-- START --
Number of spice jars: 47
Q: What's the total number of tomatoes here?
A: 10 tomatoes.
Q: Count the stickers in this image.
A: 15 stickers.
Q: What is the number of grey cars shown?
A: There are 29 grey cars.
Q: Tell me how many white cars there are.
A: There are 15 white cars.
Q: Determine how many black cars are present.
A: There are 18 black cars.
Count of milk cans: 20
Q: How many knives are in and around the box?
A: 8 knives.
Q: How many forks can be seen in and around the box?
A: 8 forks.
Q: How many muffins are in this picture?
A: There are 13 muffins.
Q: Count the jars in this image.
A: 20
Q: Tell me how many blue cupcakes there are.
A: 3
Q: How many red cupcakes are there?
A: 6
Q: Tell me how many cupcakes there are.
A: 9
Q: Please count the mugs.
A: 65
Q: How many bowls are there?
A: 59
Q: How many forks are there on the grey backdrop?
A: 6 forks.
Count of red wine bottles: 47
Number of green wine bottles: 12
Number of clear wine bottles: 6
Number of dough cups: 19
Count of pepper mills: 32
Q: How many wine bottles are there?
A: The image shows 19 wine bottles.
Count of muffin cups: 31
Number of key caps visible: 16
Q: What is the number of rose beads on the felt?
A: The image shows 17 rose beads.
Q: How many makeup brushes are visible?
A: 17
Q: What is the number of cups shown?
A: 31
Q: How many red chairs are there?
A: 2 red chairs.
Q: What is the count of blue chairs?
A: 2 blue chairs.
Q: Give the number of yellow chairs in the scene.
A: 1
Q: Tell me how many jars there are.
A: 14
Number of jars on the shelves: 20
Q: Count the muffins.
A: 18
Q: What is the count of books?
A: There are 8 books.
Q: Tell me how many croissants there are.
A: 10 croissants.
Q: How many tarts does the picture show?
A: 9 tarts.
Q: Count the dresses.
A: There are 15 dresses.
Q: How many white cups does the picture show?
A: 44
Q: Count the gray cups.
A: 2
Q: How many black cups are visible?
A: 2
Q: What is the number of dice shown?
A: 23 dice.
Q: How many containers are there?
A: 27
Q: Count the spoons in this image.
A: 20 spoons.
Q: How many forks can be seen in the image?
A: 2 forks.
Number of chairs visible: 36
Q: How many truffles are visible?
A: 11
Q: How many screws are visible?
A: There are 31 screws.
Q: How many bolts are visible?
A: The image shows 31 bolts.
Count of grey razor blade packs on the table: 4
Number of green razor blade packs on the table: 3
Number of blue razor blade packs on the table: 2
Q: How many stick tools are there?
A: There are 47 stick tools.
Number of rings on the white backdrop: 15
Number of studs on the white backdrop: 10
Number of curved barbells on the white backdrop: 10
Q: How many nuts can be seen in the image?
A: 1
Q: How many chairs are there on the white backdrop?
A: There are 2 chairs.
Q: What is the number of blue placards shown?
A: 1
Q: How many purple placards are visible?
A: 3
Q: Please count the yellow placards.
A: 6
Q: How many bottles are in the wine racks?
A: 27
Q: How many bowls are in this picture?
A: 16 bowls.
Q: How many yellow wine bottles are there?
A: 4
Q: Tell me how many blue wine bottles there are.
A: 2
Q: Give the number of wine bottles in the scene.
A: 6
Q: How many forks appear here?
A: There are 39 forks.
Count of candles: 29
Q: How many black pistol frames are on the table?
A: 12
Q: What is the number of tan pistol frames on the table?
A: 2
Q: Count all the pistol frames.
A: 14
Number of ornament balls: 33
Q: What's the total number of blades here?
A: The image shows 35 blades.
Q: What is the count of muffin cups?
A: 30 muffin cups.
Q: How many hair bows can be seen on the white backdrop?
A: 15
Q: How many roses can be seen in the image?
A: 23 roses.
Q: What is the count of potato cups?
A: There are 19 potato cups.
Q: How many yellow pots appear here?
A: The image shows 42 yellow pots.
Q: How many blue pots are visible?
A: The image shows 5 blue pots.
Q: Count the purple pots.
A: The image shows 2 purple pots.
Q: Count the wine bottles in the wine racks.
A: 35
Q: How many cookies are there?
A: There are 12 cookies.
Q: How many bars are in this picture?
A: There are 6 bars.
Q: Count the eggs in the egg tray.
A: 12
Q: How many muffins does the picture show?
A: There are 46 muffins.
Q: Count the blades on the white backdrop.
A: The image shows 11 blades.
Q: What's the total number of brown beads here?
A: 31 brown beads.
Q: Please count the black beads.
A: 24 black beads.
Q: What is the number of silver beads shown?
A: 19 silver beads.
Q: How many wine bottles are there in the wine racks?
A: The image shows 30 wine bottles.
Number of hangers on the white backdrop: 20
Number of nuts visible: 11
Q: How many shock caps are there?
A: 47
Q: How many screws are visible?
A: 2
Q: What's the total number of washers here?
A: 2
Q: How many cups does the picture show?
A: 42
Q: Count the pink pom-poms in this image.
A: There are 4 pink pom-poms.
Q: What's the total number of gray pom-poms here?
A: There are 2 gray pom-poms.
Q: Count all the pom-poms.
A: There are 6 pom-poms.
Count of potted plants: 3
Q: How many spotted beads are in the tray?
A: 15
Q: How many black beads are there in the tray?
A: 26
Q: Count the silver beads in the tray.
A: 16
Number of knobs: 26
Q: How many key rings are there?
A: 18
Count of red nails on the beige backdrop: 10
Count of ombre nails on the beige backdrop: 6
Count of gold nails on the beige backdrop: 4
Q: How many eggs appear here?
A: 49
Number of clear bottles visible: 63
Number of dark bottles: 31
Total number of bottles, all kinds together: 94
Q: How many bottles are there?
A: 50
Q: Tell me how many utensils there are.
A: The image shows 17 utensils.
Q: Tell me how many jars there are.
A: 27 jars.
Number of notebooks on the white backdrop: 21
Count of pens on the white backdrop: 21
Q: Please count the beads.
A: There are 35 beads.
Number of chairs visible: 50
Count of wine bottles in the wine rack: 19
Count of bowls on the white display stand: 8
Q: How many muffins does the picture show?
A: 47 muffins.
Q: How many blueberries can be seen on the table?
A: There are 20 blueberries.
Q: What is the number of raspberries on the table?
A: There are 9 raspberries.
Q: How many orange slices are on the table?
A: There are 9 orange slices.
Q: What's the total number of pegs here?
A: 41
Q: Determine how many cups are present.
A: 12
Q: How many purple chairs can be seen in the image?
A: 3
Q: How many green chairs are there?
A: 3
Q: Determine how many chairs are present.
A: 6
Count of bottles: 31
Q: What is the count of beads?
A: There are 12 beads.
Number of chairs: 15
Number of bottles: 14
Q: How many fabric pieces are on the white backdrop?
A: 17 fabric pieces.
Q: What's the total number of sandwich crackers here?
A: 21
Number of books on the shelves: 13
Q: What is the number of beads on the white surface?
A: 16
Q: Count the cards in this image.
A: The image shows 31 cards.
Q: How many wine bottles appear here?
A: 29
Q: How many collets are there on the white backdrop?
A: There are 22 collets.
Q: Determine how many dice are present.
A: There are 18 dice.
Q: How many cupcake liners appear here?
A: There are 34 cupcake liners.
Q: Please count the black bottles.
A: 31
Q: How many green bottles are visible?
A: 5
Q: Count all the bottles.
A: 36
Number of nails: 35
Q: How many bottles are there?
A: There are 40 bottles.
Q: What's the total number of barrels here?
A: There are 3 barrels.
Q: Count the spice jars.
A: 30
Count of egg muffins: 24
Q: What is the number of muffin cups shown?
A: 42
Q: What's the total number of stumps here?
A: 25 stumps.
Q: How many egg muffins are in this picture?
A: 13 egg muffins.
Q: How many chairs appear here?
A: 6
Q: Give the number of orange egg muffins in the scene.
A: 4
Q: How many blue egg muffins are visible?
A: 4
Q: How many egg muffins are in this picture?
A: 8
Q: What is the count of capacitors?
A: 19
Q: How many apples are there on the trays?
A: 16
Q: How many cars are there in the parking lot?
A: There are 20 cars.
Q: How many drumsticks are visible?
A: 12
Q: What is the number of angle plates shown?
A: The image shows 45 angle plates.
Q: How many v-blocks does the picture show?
-- END --
DO THIS |
Please copy every one of the records above word for word, without changing a single character.

RESULT BELOW |
Number of spice jars: 47
Q: What's the total number of tomatoes here?
A: 10 tomatoes.
Q: Count the stickers in this image.
A: 15 stickers.
Q: What is the number of grey cars shown?
A: There are 29 grey cars.
Q: Tell me how many white cars there are.
A: There are 15 white cars.
Q: Determine how many black cars are present.
A: There are 18 black cars.
Count of milk cans: 20
Q: How many knives are in and around the box?
A: 8 knives.
Q: How many forks can be seen in and around the box?
A: 8 forks.
Q: How many muffins are in this picture?
A: There are 13 muffins.
Q: Count the jars in this image.
A: 20
Q: Tell me how many blue cupcakes there are.
A: 3
Q: How many red cupcakes are there?
A: 6
Q: Tell me how many cupcakes there are.
A: 9
Q: Please count the mugs.
A: 65
Q: How many bowls are there?
A: 59
Q: How many forks are there on the grey backdrop?
A: 6 forks.
Count of red wine bottles: 47
Number of green wine bottles: 12
Number of clear wine bottles: 6
Number of dough cups: 19
Count of pepper mills: 32
Q: How many wine bottles are there?
A: The image shows 19 wine bottles.
Count of muffin cups: 31
Number of key caps visible: 16
Q: What is the number of rose beads on the felt?
A: The image shows 17 rose beads.
Q: How many makeup brushes are visible?
A: 17
Q: What is the number of cups shown?
A: 31
Q: How many red chairs are there?
A: 2 red chairs.
Q: What is the count of blue chairs?
A: 2 blue chairs.
Q: Give the number of yellow chairs in the scene.
A: 1
Q: Tell me how many jars there are.
A: 14
Number of jars on the shelves: 20
Q: Count the muffins.
A: 18
Q: What is the count of books?
A: There are 8 books.
Q: Tell me how many croissants there are.
A: 10 croissants.
Q: How many tarts does the picture show?
A: 9 tarts.
Q: Count the dresses.
A: There are 15 dresses.
Q: How many white cups does the picture show?
A: 44
Q: Count the gray cups.
A: 2
Q: How many black cups are visible?
A: 2
Q: What is the number of dice shown?
A: 23 dice.
Q: How many containers are there?
A: 27
Q: Count the spoons in this image.
A: 20 spoons.
Q: How many forks can be seen in the image?
A: 2 forks.
Number of chairs visible: 36
Q: How many truffles are visible?
A: 11
Q: How many screws are visible?
A: There are 31 screws.
Q: How many bolts are visible?
A: The image shows 31 bolts.
Count of grey razor blade packs on the table: 4
Number of green razor blade packs on the table: 3
Number of blue razor blade packs on the table: 2
Q: How many stick tools are there?
A: There are 47 stick tools.
Number of rings on the white backdrop: 15
Number of studs on the white backdrop: 10
Number of curved barbells on the white backdrop: 10
Q: How many nuts can be seen in the image?
A: 1
Q: How many chairs are there on the white backdrop?
A: There are 2 chairs.
Q: What is the number of blue placards shown?
A: 1
Q: How many purple placards are visible?
A: 3
Q: Please count the yellow placards.
A: 6
Q: How many bottles are in the wine racks?
A: 27
Q: How many bowls are in this picture?
A: 16 bowls.
Q: How many yellow wine bottles are there?
A: 4
Q: Tell me how many blue wine bottles there are.
A: 2
Q: Give the number of wine bottles in the scene.
A: 6
Q: How many forks appear here?
A: There are 39 forks.
Count of candles: 29
Q: How many black pistol frames are on the table?
A: 12
Q: What is the number of tan pistol frames on the table?
A: 2
Q: Count all the pistol frames.
A: 14
Number of ornament balls: 33
Q: What's the total number of blades here?
A: The image shows 35 blades.
Q: What is the count of muffin cups?
A: 30 muffin cups.
Q: How many hair bows can be seen on the white backdrop?
A: 15
Q: How many roses can be seen in the image?
A: 23 roses.
Q: What is the count of potato cups?
A: There are 19 potato cups.
Q: How many yellow pots appear here?
A: The image shows 42 yellow pots.
Q: How many blue pots are visible?
A: The image shows 5 blue pots.
Q: Count the purple pots.
A: The image shows 2 purple pots.
Q: Count the wine bottles in the wine racks.
A: 35
Q: How many cookies are there?
A: There are 12 cookies.
Q: How many bars are in this picture?
A: There are 6 bars.
Q: Count the eggs in the egg tray.
A: 12
Q: How many muffins does the picture show?
A: There are 46 muffins.
Q: Count the blades on the white backdrop.
A: The image shows 11 blades.
Q: What's the total number of brown beads here?
A: 31 brown beads.
Q: Please count the black beads.
A: 24 black beads.
Q: What is the number of silver beads shown?
A: 19 silver beads.
Q: How many wine bottles are there in the wine racks?
A: The image shows 30 wine bottles.
Number of hangers on the white backdrop: 20
Number of nuts visible: 11
Q: How many shock caps are there?
A: 47
Q: How many screws are visible?
A: 2
Q: What's the total number of washers here?
A: 2
Q: How many cups does the picture show?
A: 42
Q: Count the pink pom-poms in this image.
A: There are 4 pink pom-poms.
Q: What's the total number of gray pom-poms here?
A: There are 2 gray pom-poms.
Q: Count all the pom-poms.
A: There are 6 pom-poms.
Count of potted plants: 3
Q: How many spotted beads are in the tray?
A: 15
Q: How many black beads are there in the tray?
A: 26
Q: Count the silver beads in the tray.
A: 16
Number of knobs: 26
Q: How many key rings are there?
A: 18
Count of red nails on the beige backdrop: 10
Count of ombre nails on the beige backdrop: 6
Count of gold nails on the beige backdrop: 4
Q: How many eggs appear here?
A: 49
Number of clear bottles visible: 63
Number of dark bottles: 31
Total number of bottles, all kinds together: 94
Q: How many bottles are there?
A: 50
Q: Tell me how many utensils there are.
A: The image shows 17 utensils.
Q: Tell me how many jars there are.
A: 27 jars.
Number of notebooks on the white backdrop: 21
Count of pens on the white backdrop: 21
Q: Please count the beads.
A: There are 35 beads.
Number of chairs visible: 50
Count of wine bottles in the wine rack: 19
Count of bowls on the white display stand: 8
Q: How many muffins does the picture show?
A: 47 muffins.
Q: How many blueberries can be seen on the table?
A: There are 20 blueberries.
Q: What is the number of raspberries on the table?
A: There are 9 raspberries.
Q: How many orange slices are on the table?
A: There are 9 orange slices.
Q: What's the total number of pegs here?
A: 41
Q: Determine how many cups are present.
A: 12
Q: How many purple chairs can be seen in the image?
A: 3
Q: How many green chairs are there?
A: 3
Q: Determine how many chairs are present.
A: 6
Count of bottles: 31
Q: What is the count of beads?
A: There are 12 beads.
Number of chairs: 15
Number of bottles: 14
Q: How many fabric pieces are on the white backdrop?
A: 17 fabric pieces.
Q: What's the total number of sandwich crackers here?
A: 21
Number of books on the shelves: 13
Q: What is the number of beads on the white surface?
A: 16
Q: Count the cards in this image.
A: The image shows 31 cards.
Q: How many wine bottles appear here?
A: 29
Q: How many collets are there on the white backdrop?
A: There are 22 collets.
Q: Determine how many dice are present.
A: There are 18 dice.
Q: How many cupcake liners appear here?
A: There are 34 cupcake liners.
Q: Please count the black bottles.
A: 31
Q: How many green bottles are visible?
A: 5
Q: Count all the bottles.
A: 36
Number of nails: 35
Q: How many bottles are there?
A: There are 40 bottles.
Q: What's the total number of barrels here?
A: There are 3 barrels.
Q: Count the spice jars.
A: 30
Count of egg muffins: 24
Q: What is the number of muffin cups shown?
A: 42
Q: What's the total number of stumps here?
A: 25 stumps.
Q: How many egg muffins are in this picture?
A: 13 egg muffins.
Q: How many chairs appear here?
A: 6
Q: Give the number of orange egg muffins in the scene.
A: 4
Q: How many blue egg muffins are visible?
A: 4
Q: How many egg muffins are in this picture?
A: 8
Q: What is the count of capacitors?
A: 19
Q: How many apples are there on the trays?
A: 16
Q: How many cars are there in the parking lot?
A: There are 20 cars.
Q: How many drumsticks are visible?
A: 12
Q: What is the number of angle plates shown?
A: The image shows 45 angle plates.
Q: How many v-blocks does the picture show?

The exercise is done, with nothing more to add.